|Title:||Naive parameter learning for Optimality Theory - The hidden structure problem|
|Comment:||to appear in Proceeding of NELS 40|
|Abstract:||There exist a number of provably correct learning algorithms for Optimality Theory and closely related theories. These include Constraint Demotion (CD; Tesar 1995, et seq.), a family of algorithms for classic OT. For Harmonic Grammar (Legendre, Miyata and Smolensky 1990; Smolensky and Legendre 2006) and related theories (e.g. maximum entropy), there is Stochastic Gradient Ascent (SGA; Soderstrom, Mathis and Smolensky 2006, Jäger 2007). There is also the Gradual Learning Algorithm for Stochastic OT (GLA; Boersma 1997), which works well in most cases but is known not to be correct in the general case (see e.g., Pater 2008). The success of these algorithms (and correctness proofs in the case of CD and SGA) relies on the assumption that learners are provided with full structural descriptions of the data, including prosodic structure as well as underlying representations, which are not available to the human learner.

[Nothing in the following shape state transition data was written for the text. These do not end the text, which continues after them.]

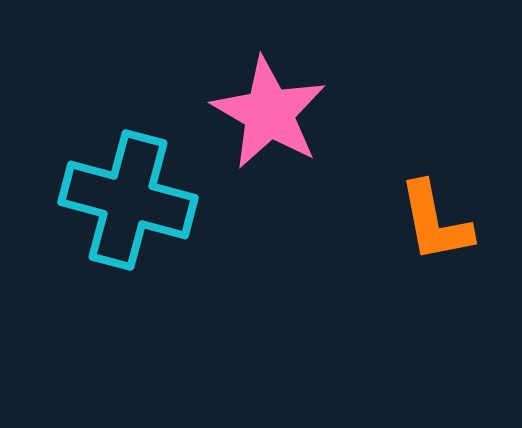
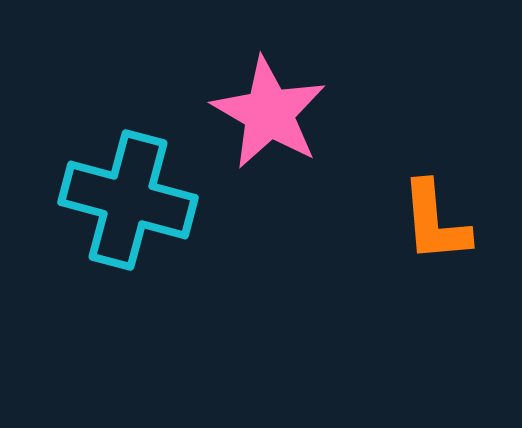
orange L-shape: rotated 6 degrees clockwise
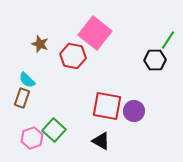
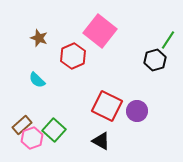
pink square: moved 5 px right, 2 px up
brown star: moved 1 px left, 6 px up
red hexagon: rotated 25 degrees clockwise
black hexagon: rotated 15 degrees counterclockwise
cyan semicircle: moved 10 px right
brown rectangle: moved 27 px down; rotated 30 degrees clockwise
red square: rotated 16 degrees clockwise
purple circle: moved 3 px right
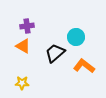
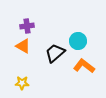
cyan circle: moved 2 px right, 4 px down
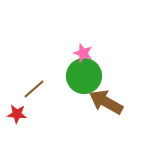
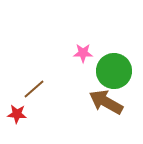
pink star: rotated 18 degrees counterclockwise
green circle: moved 30 px right, 5 px up
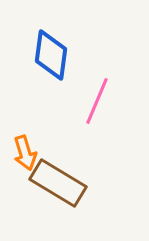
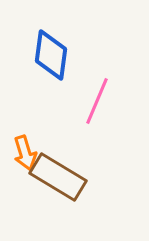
brown rectangle: moved 6 px up
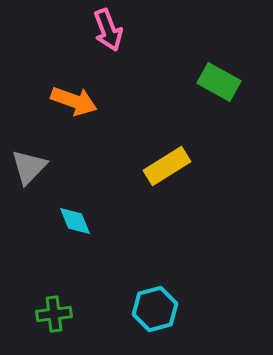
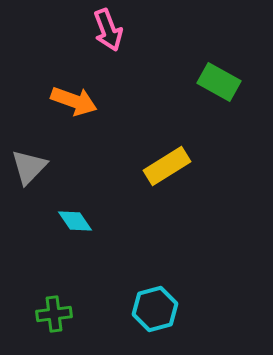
cyan diamond: rotated 12 degrees counterclockwise
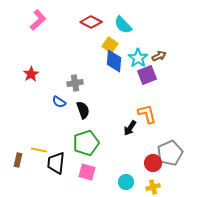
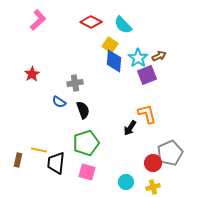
red star: moved 1 px right
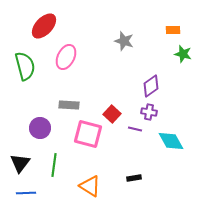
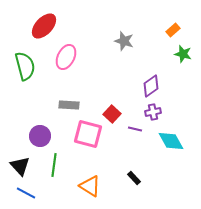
orange rectangle: rotated 40 degrees counterclockwise
purple cross: moved 4 px right; rotated 21 degrees counterclockwise
purple circle: moved 8 px down
black triangle: moved 3 px down; rotated 20 degrees counterclockwise
black rectangle: rotated 56 degrees clockwise
blue line: rotated 30 degrees clockwise
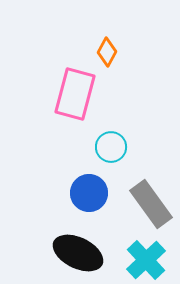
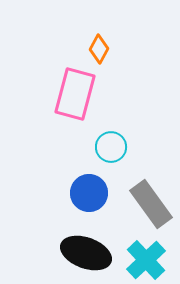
orange diamond: moved 8 px left, 3 px up
black ellipse: moved 8 px right; rotated 6 degrees counterclockwise
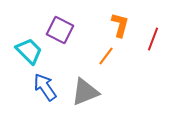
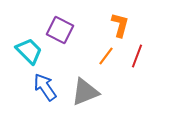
red line: moved 16 px left, 17 px down
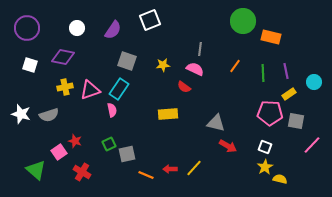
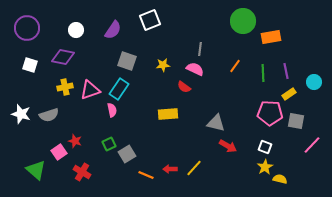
white circle at (77, 28): moved 1 px left, 2 px down
orange rectangle at (271, 37): rotated 24 degrees counterclockwise
gray square at (127, 154): rotated 18 degrees counterclockwise
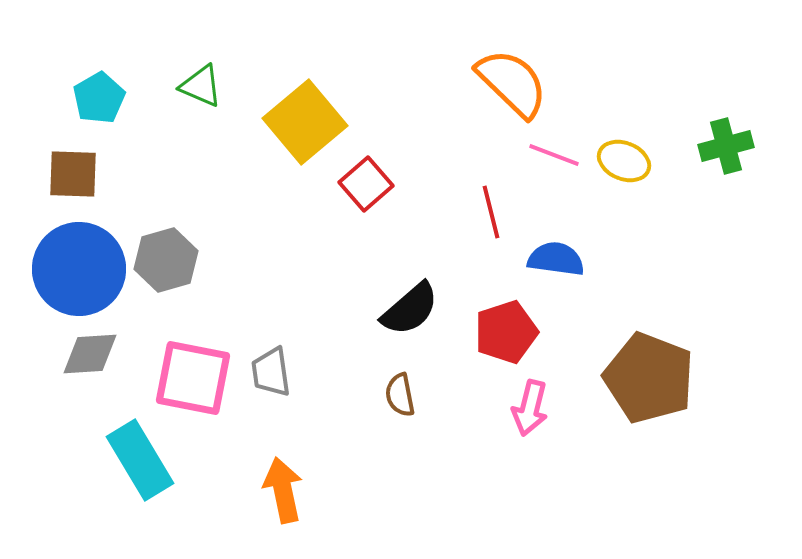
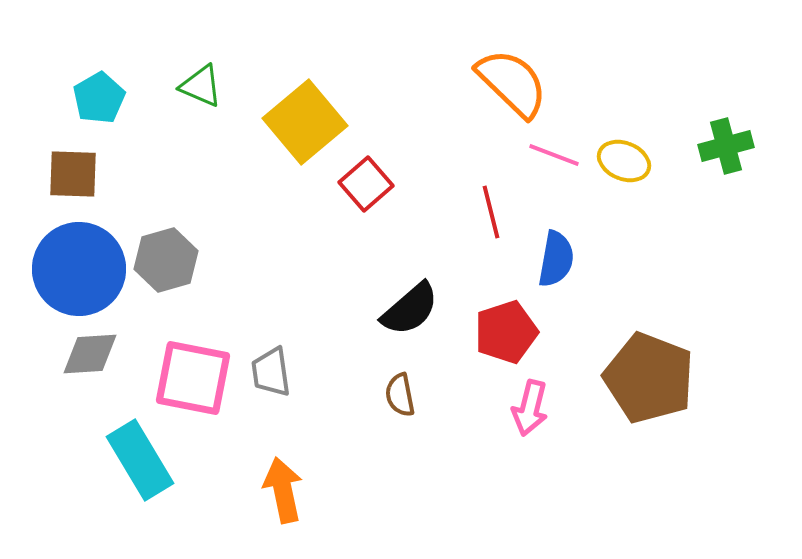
blue semicircle: rotated 92 degrees clockwise
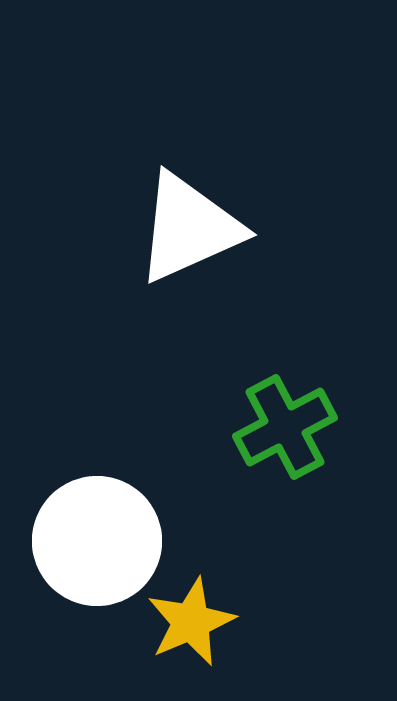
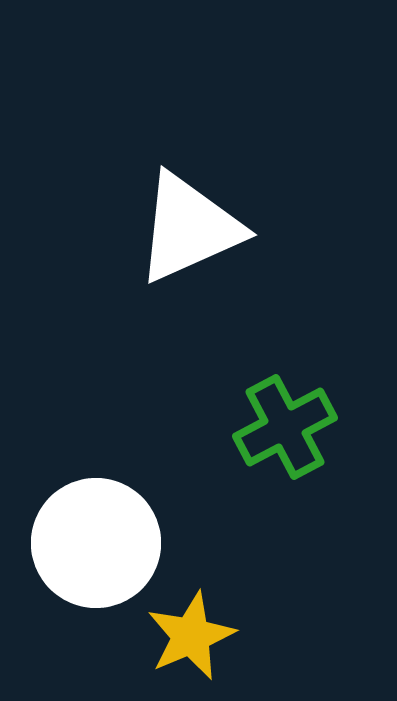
white circle: moved 1 px left, 2 px down
yellow star: moved 14 px down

The present paper describes a new online learning algorithm, the Naive Pairwise Ranking Learner (NPRL), an adaptation of Yang's (2002) Naive Parameter Learning to OT. Simulations on a large metrical phonology test set with hidden structure (Tesar and Smolensky 2000) show that NPRL outperforms existing algorithms and achieves a 100% success rate on the system. Like the earlier algorithms, NPRL is an online algorithm that processes a single data point at a time and maintains one grammatical hypothesis at a time. In contrast to all the earlier algorithms, NPRL sidesteps the issue of structural ambiguity altogether because its updates do not depend on it. Also, NPRL is not error-driven: it makes adjustments to the current grammar hypothesis not only when the current hypothesis results in an error but also when the learner's hypothesis results in an output that matches the data. Despite this apparent success, further investigations into the algorithm's performance, however, reveal unusual behavior reminiscent of random search. This motivates investigation into a truly naive learner, random search, which provides a baseline for performance on this test set. It turns out that the random baseline beats the performance of NPRL (getting 100% accuracy in less time) as well as the performance of the GLA and CD on this test set. The paper discusses implications for the evaluation of constraint-based learning algorithms.